At the time, she would then adorn herself with whatever jewelry and whatever apparel she desired and she would be presented to the ruler. The day after her presentation, she would go back into the pool, back into the pool of waiting ladies, other concubines, members of the royal harem until the king had worked his way through the 400 and made his choice.
Esther is likely in her twenties. She has completed the year-long order, and it’s her turn to appear before Ahasuerus, chapter 2, verse 16. So Esther was taken to King Ahasuerus, into his royal palace in the tenth month, which is the month of Tibeth, in the seventh year of his reign. And then this, “The king loved Esther more than all the other women.”
That must have been a very special lady, because after you’ve seen hundreds, it could all kind of blur. How do you stand out, out of hundreds? And she obtained grace and favor in his sight, more than all the virgins, so he set the royal crown upon her head and made her queen instead of Vashti. Then the king made a great feast, the feast of Esther, for all his officials and servants and he proclaimed a holiday in the provinces and gave gifts according to the generosity of a king.
This is like a Cinderella story. Esther stole the king’s heart. Esther became his queen. An obscure Jewish orphan, a child of exiled people, conquered people, is exalted to the highest position that any woman could have in the entire world at that time. This is no coincidence. There’s a power working here greater than Ahasuerus, right? There’s a power at work providentially, orchestrating his own purposes through the affections of the emperor. Significantly through the entire process, Esther keeps her Jewishness a secret. Mordecai told her to do that because there was much anti-Semitism in the Persian Empire. You can see that in chapter 4, verse 6. Esther would reveal that she was Jewish, but only at the very most important and necessary time.

## INFORMATION SHOWN

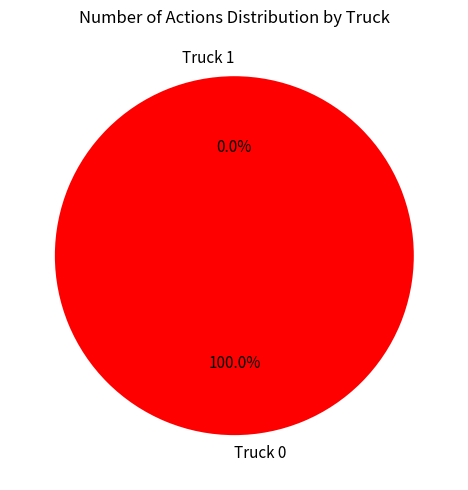

Is there any slice that represents more than half of the pie?

Yes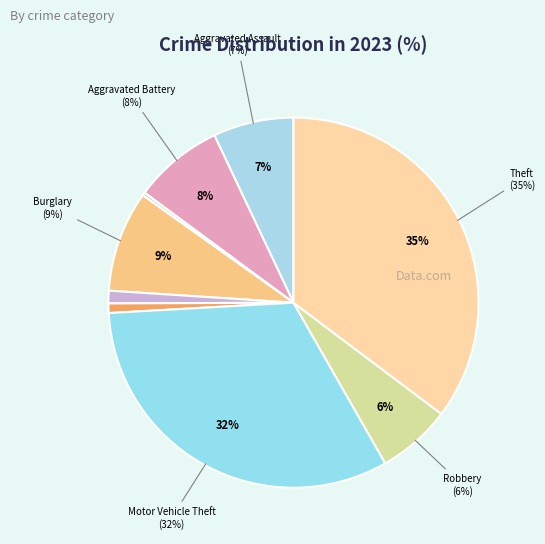

To the nearest percent, what portion does Aggravated Assault represent?

7%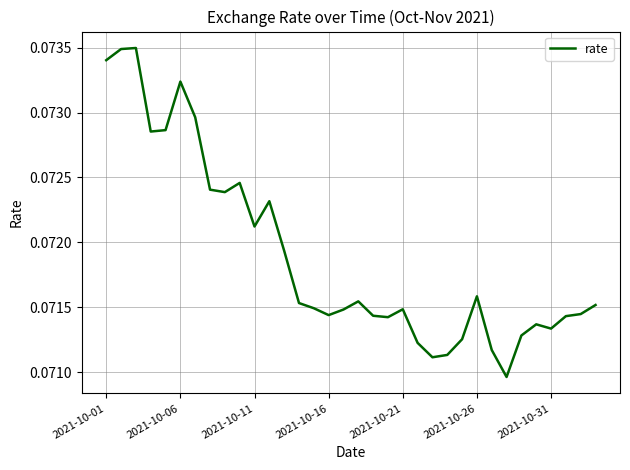

Is it true that the value at 2021-10-01 is 0.0?

False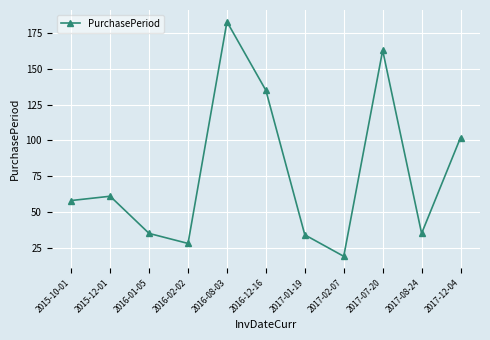

Between 2017-01-19 and 2016-02-02, which is larger?

2017-01-19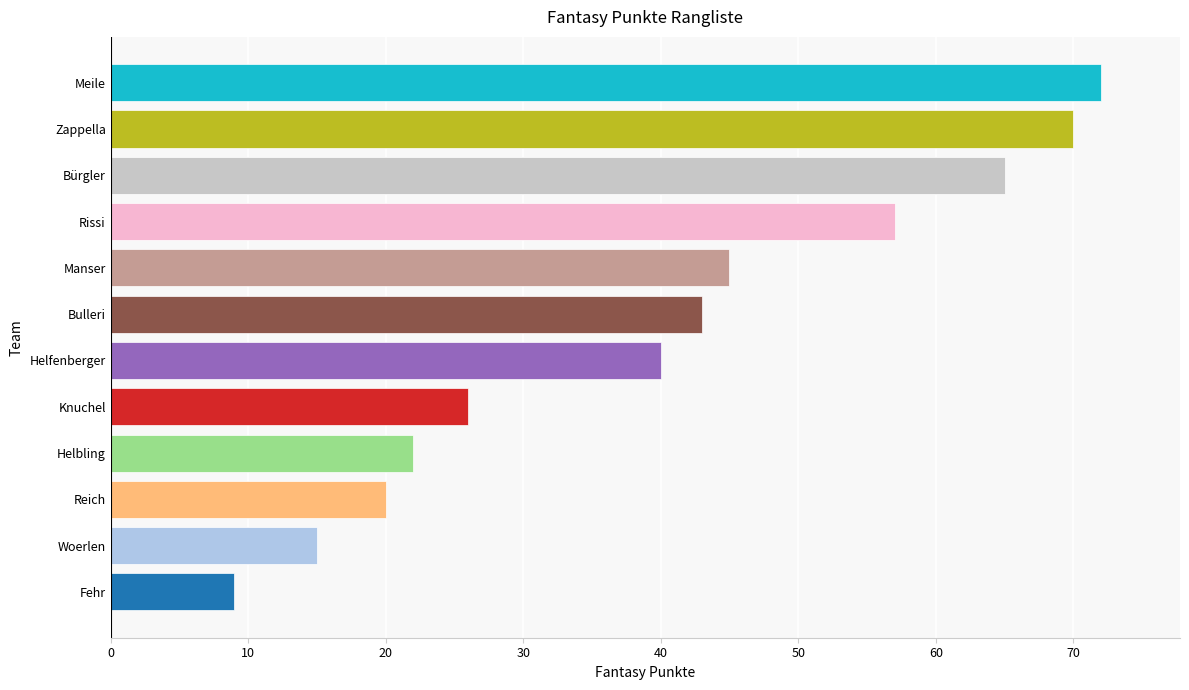

The value at Meile is 72. True or false?

True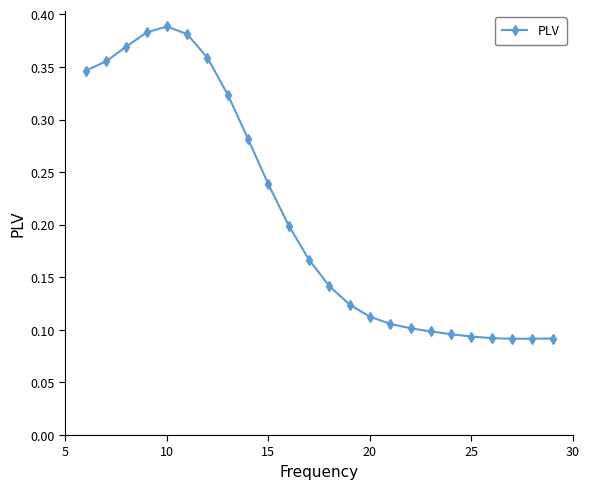

How many values are between 0 and 1?

24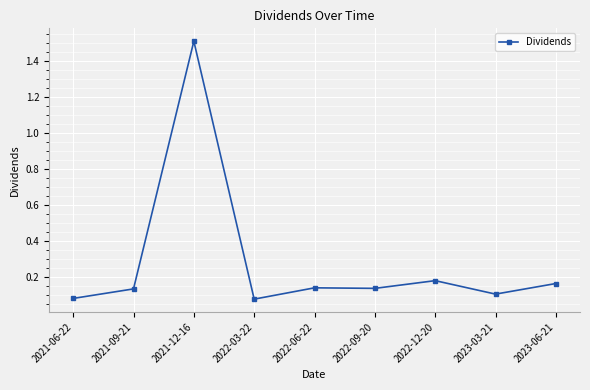

The value at 2021-12-16 is 1.5. True or false?

True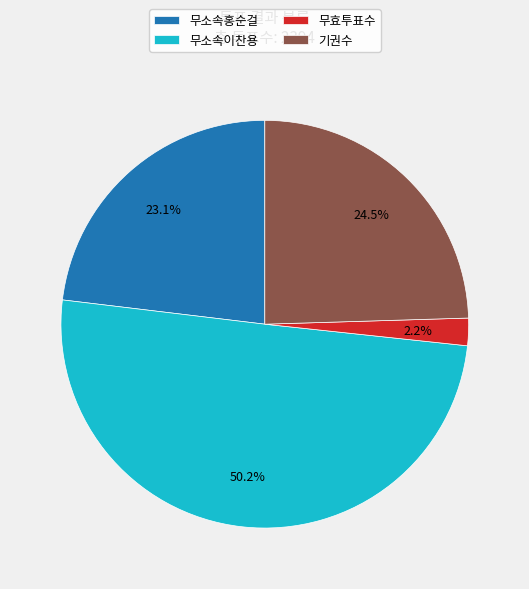

Which category accounts for the majority?

무소속이찬용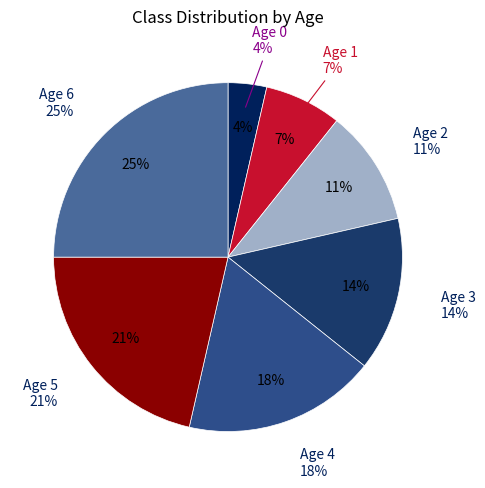

To the nearest percent, what is the difference between the largest and smallest slice percentages?

21%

## ACTION ITEM
Put this sentence from the passage about Esther into Spanish: "Esther would reveal that she was Jewish, but only at the very most important and necessary time."

## WORKED SOLUTION
Ester revelaría que era judía, pero solo en el momento más importante y necesario.